There are a few "gotchas" when using the library that you might need to be aware of:

  1. It might seem more natural to call fork twice for the two subproblems and then call join twice. You can understand that this would be less efficient than just calling compute for no benefit since you are creating more parallel tasks than is helpful. It turns out to be a lot less efficient in your instructor's experience, for reasons that are not entirely clear.
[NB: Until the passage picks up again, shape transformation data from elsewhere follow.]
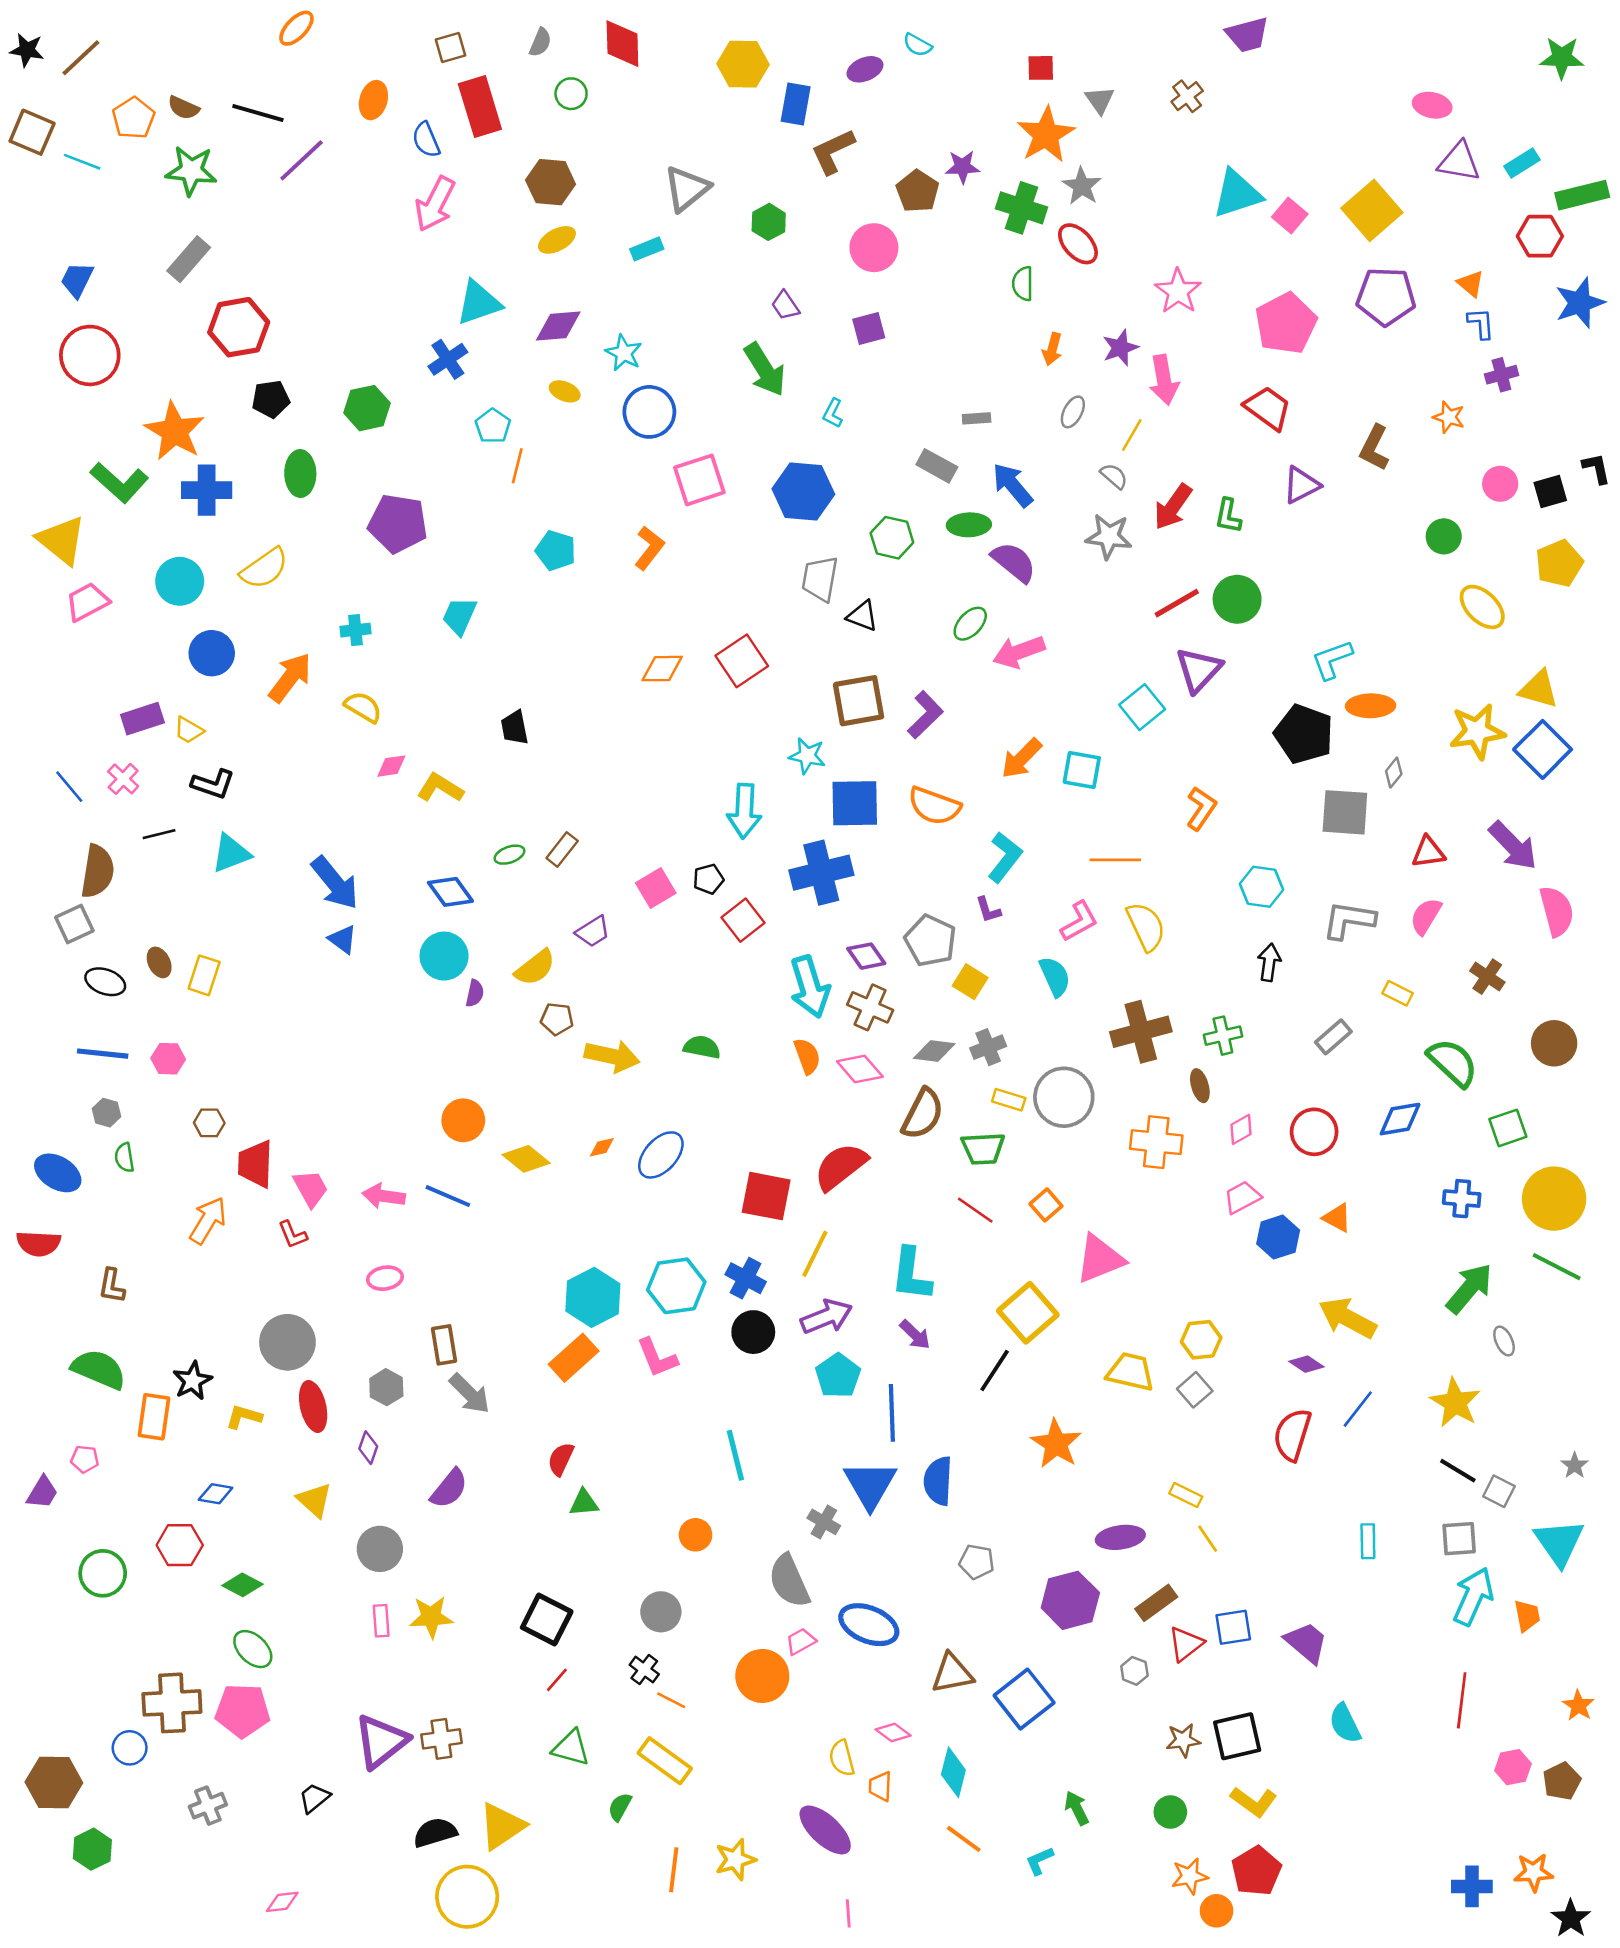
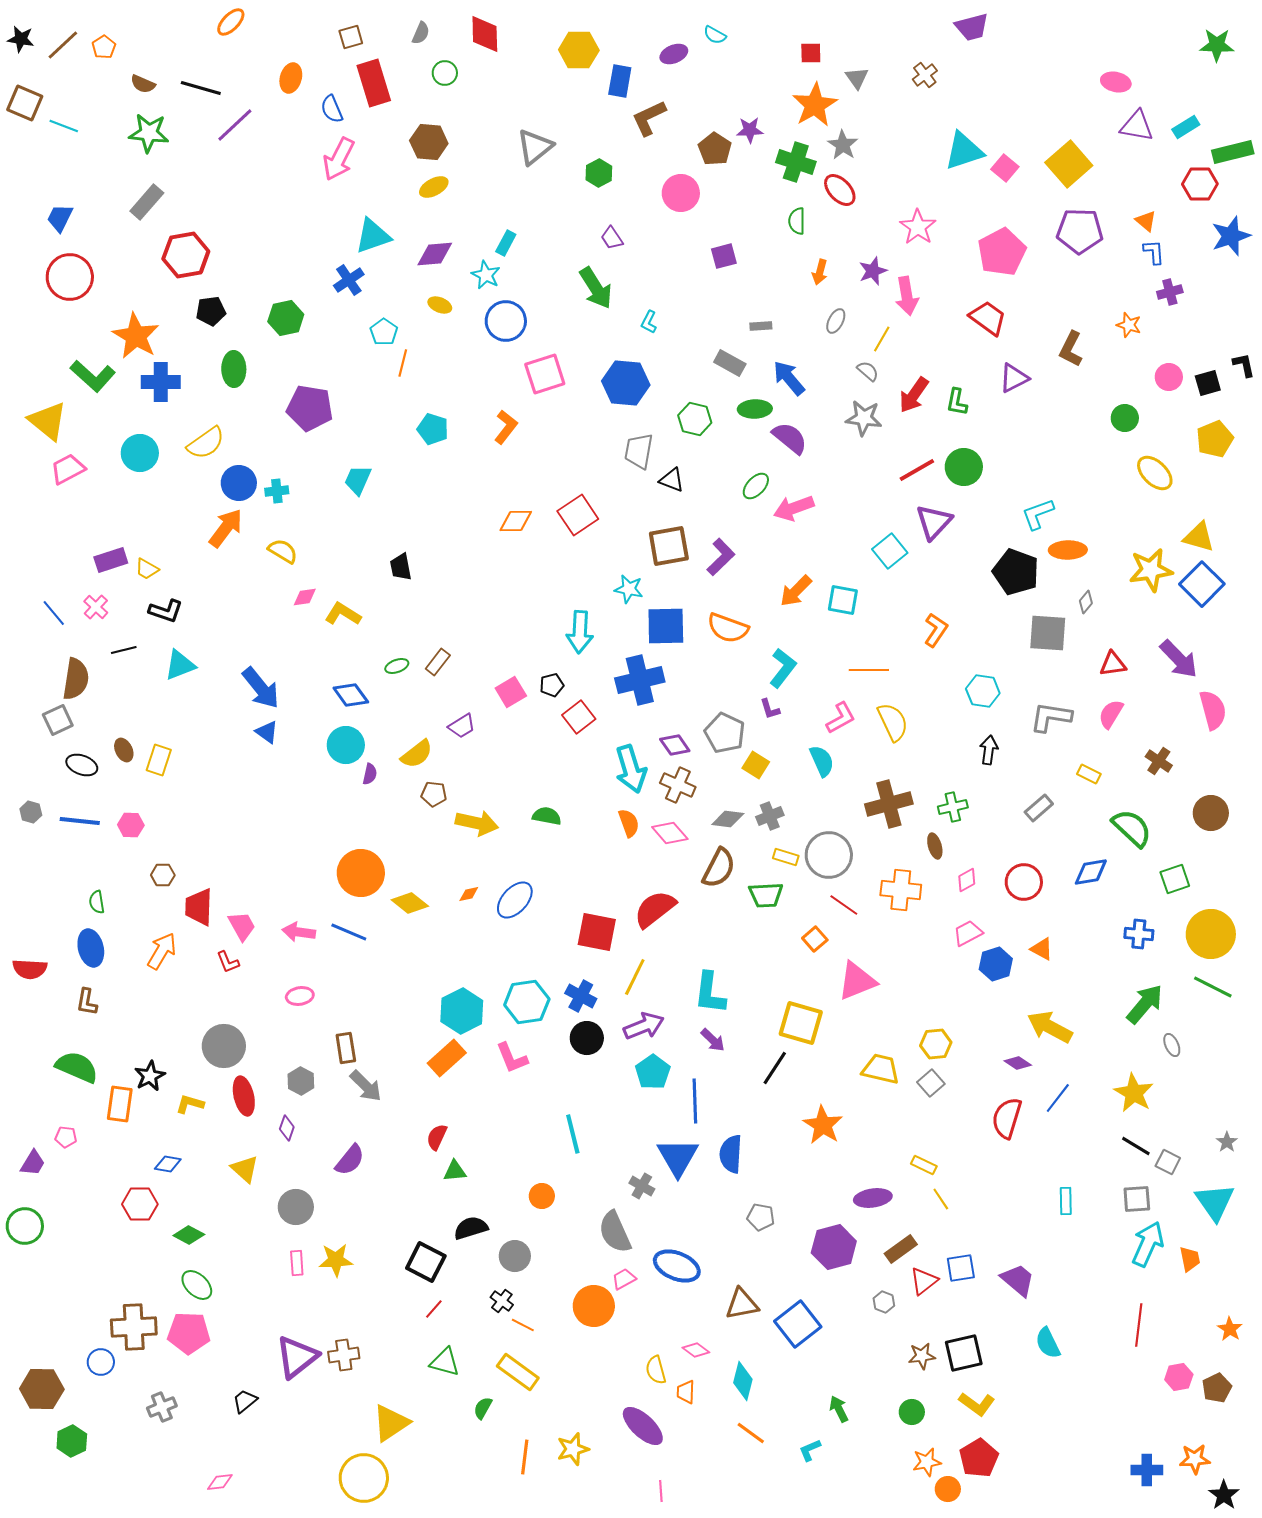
orange pentagon: (133, 118) -> (104, 47), moved, size x0.7
cyan rectangle: (647, 249) -> (506, 243), moved, turned -40
purple square: (869, 329) -> (724, 256), moved
blue circle: (212, 653) -> (239, 483), moved
gray hexagon: (107, 1113) -> (31, 812), moved
orange circle: (463, 1120) -> (361, 873), size x1.4
blue ellipse: (58, 1173) -> (91, 948), moved, turned 45
red line: (975, 1210) -> (844, 905), moved
yellow square: (1028, 1313) -> (801, 1023), turned -33
green circle: (103, 1573) -> (25, 1226), moved
black semicircle: (435, 1833) -> (471, 1228), moved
  2. Remember that calling join blocks until the answer is ready. So if you look at the code:
    	left.fork();
    	int rightAns = right.compute();
            int leftAns  = left.join();
            return leftAns + rightAns;
    
    you'll see that the order is crucial. If we had written:
    	left.fork();
            int leftAns  = left.join();
            int rightAns = right.compute();
    	return leftAns + rightAns;
    
    our entire array-summing algorithm would have no parallelism since each step would completely compute the left before starting to compute the right. Similarly, this version is non-parallel because it computes the right before starting to compute the left:
    	int rightAns = right.compute();
    	left.fork();
            int leftAns  = left.join();
            return leftAns + rightAns;
    
  3. If an exception is caused by the code running in parallel (either in compute or in some method it calls (yes, helper methods are a good idea for more complicated parallel tasks!), the debugger will not be as much help to you because the call-stack gets "lost" when the exception gets propagated up to you. Catching the exception in compute() and printing the stack trace would probably work.
  4. You should not use the invoke method of a ForkJoinPool from within a RecursiveTask or RecursiveAction. Instead you should always call compute or fork directly even if the object is a different subclass of RecursiveTask or RecursiveAction. You may be conceptually doing a "different" parallel computation, but it is still part of the same DAG of parallel tasks. Only sequential code should call invoke to begin parallelism.
  5. In terms of performance, if you just run one small-ish fork-join task, the code might run slower than you expect. That is because the framework itself is just Java code and the Java implementation "takes a while" to decide this code is performance critical and optimize it. Do not worry about this unless you are doing experiments to measure the performance of your parallel code. In that case, you should probably run your code in a loop and collect timing only after a few loop iterations.